The value of nonresidential construction starts in January soared 25% from January 2012, Reed Construction Data reported on February 22, based on data it compiled. Nonresidential building starts increased 20%, as industrial (manufacturing) starts more than tripled; institutional starts climbed 27%; and commercial building starts inched up 0.5%. Heavy engineering starts jumped 38%.

Banks “throughout the country are showing a greater appetite for real-estate risk,” the Wall Street Journal reported on Wednesday. Commercial real-estate loans on banks’ books grew by about $14 billion to $1.51 trillion during the fourth quarter, according to data released by the Federal Deposit Insurance Corp. on Tuesday. That is the largest increase in years. ‘There’s been improvement over the last couple years, but really, it’s just within the last quarter that the overall sector has been turning,’ said Matthew Anderson, managing director at loan research service Trepp LLC.”

"Housing for college students…is attracting some of the biggest names in real-estate development,” the Journal reported on Wednesday. In February, Lennar Corp. “broke ground on its first off-campus apartment community near the University of Texas at Austin. Toll Brothers Inc….plans to build upscale student housing…totaling about 3,000 beds. [Brandywine Realty Trust] recently teamed up with Campus Crest Communities Inc. to build a 33-story tower in Philadelphia that will serve students from several schools. [The] companies are ramping up construction at time when college-student enrollment has slipped…But the companies maintain that over the long term, enrollment will continue to rise, especially at large state schools where much of the construction is taking place. [Most] colleges and universities don’t have enough beds to go around. American colleges are short a total of between 1.5 million and 2.15 million beds, according to research from consultant Michael Gallis & Associates. Moreover, many colleges and universities lack the funds to upgrade current dormitories or build new ones and are relying on the private sector to fill the gap.”

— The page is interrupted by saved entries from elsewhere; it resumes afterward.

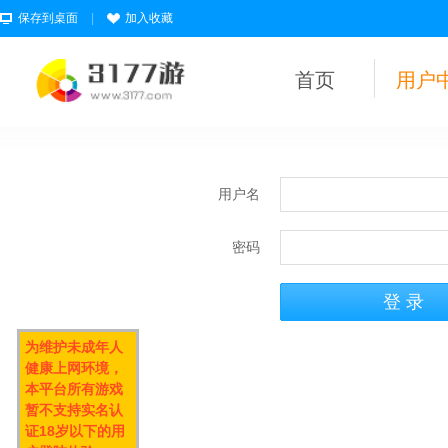
保存到桌面
|
加入收藏
首页
用户
用户名
密码
为维护未成年人
健康上网环境，
本平台所有游戏
暂不支持实名认
证18岁以下的用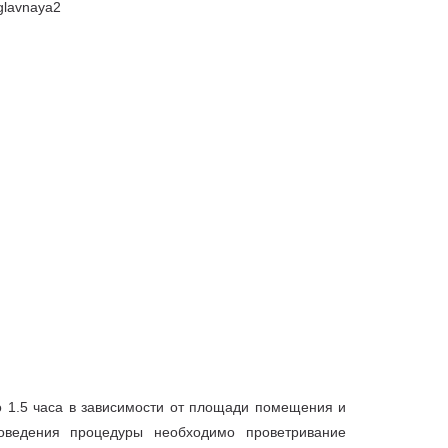
 1.5 часа в зависимости от площади помещения и
оведения процедуры необходимо проветривание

More broadly, however, “The outlook for higher education [is] negative,” Jason Lane, director of education studies at the Rockefeller Institute of Government, wrote in February. “At least that is according to a new report from Moody’s suggesting that all higher education institutions, including the market-leading elites, are going to be facing significant fiscal pressures in the coming decade. [A recent report produced by the Western Interstate Commission for Higher Education,] Knocking at the College Door, indicates that the number of high school graduates will decline in the coming two decades, particularly in the Northeast, and many colleges and universities are going to struggle to maintain their share of high-school graduates. The data suggest that the number of high-school graduates peaked nationally in the 2010-2011 academic year with about 3.4 million graduates. The number is then predicted to decline until 2013-2014, before stabilizing between 3.2 and 3.3 million until 2020-2021. At that point the number of graduates is anticipated to increase, but not returning to the peak experienced two years ago. The national picture described above is not great, but it masks important regional trends. In the South, the most populous region in the country, the number of high school graduates in 2027-2028 is projected to be 8% larger than it was in 2008-2009. This situation is much more dire for the Northeast, [where] the number of high-school graduates is expected to decline by 10% between 2009 and 2028….Moreover, investment by state government in higher education is shifting. The annual Grapevine report by Illinois State University and the State Higher Education Executive Officers shows that state support for higher education declined 10.8% between FY 2008 and FY 2013 (with decline happening each year).” However, governors in New York and Massachusetts have called for more spending on state university infrastructure, and “In Connecticut, Governor Dan Malloy has proposed that the state would issue $1.5 billion in bonds to invest in the Science, Technology, Engineering and Mathematics infrastructure at the University of Connecticut’s three campuses.”